One video featured Johnson, who was later quoted in a press release on Exodus International’s website ahead of the event, saying, “An open, honest discussion allows truth to rise to the surface.”
Johnson promoted the event heavily in the media – through radio interviews, comments in newspapers, and an editorial. In interviews, he repeatedly cited the case of a teen who went to school after the Day of Silence wearing a shirt that read, “Be ashamed. Our school has embraced what God has condemned” and “Homosexuality is shameful.” The teen was suspended and ADF represented him in legal action over the incident. The case was dismissed because the teen graduated, and the court found he no longer had standing to challenge the dress code.
“Day of Truth was really established to counter the promotion of the homosexual agenda in public schools,” Johnson told a radio host in 2008.
Those who worked to counter ADF and Exodus at the time, said the event was dangerous to confused youth.
“This directly harmed LGBTQ youth,” Wayne Besen, the executive director of Truth Wins Out and an expert on the ex-gay industry, told CNN. “This is someone whose core was promoting anti-gay and ex-gay viewpoints. He wouldn’t pander to anti-gay advocates, he was the anti-gay and ex-gay advocate.”
Randy Scobey, a former executive vice president at Exodus, who worked on the Day of Truth in the organization’s collaboration with ADF, called the event one of his biggest regrets.

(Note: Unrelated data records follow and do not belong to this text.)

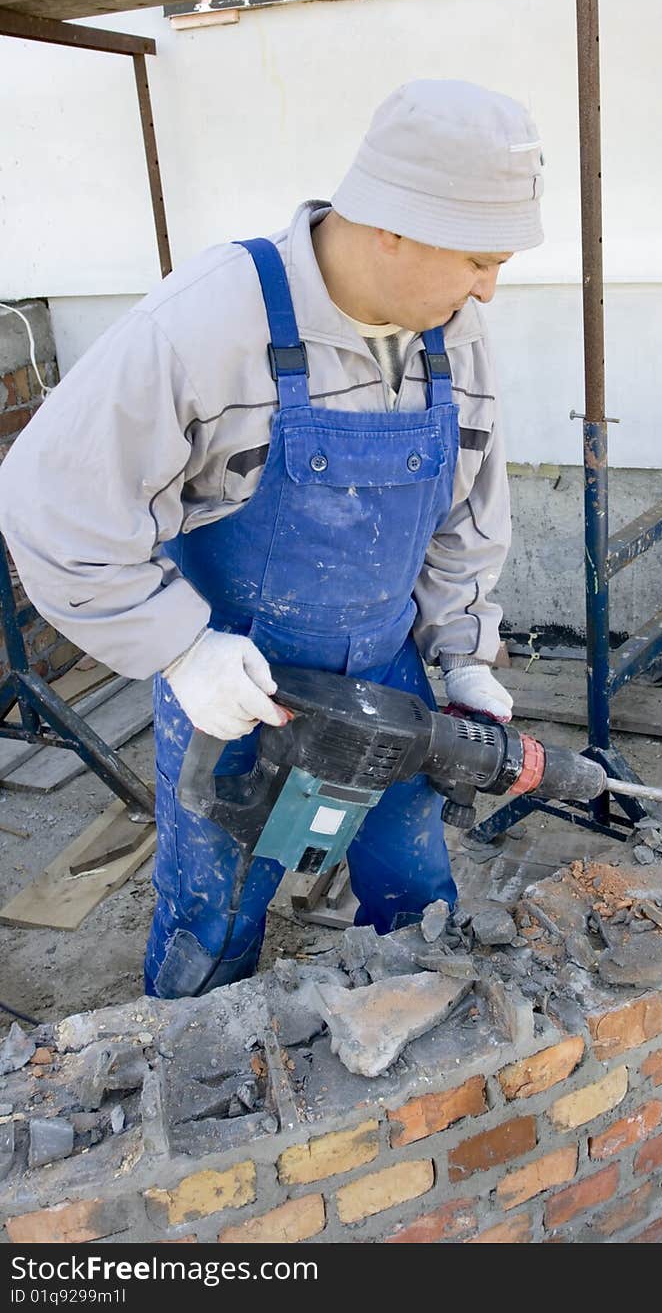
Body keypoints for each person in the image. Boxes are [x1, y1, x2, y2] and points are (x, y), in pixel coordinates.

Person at [0, 79, 544, 998]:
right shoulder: (211, 321)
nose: (491, 286)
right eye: (479, 258)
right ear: (392, 226)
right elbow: (53, 502)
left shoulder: (455, 332)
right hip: (240, 681)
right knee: (215, 905)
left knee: (415, 883)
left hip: (388, 669)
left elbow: (464, 515)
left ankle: (422, 1061)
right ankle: (197, 1079)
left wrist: (466, 661)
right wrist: (178, 650)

“It was bullying those who were trying to not be bullied,” said Scobey, who now lives openly as a gay man. “That was one of the public ways that the Alliance Defense Fund worked with us.”
Ties between Exodus and ADF extended beyond the event.
ADF, which has since changed its name to the Alliance Defending Freedom, touted Exodus International in promotional brochures in 2004, crediting it as an organization that “played an instrumental role in helping thousands of individuals come out of homosexual behavior.”
Scobey recalled Johnson as quiet, but firm in his beliefs that homosexuality was wrong. He said Johnson and ADF provided crucial legal advice to Exodus and its “member ministries.”
“We worked with them behind the scenes a lot,” Scobey told CNN, saying the group offered them legal guidance over their ex-gay counseling. “They were very important to us as far as helping us to feel more secure legally and politically.”
Exodus International stopped sponsoring the Day of Truth event in 2010, saying it became adversarial and counterproductive.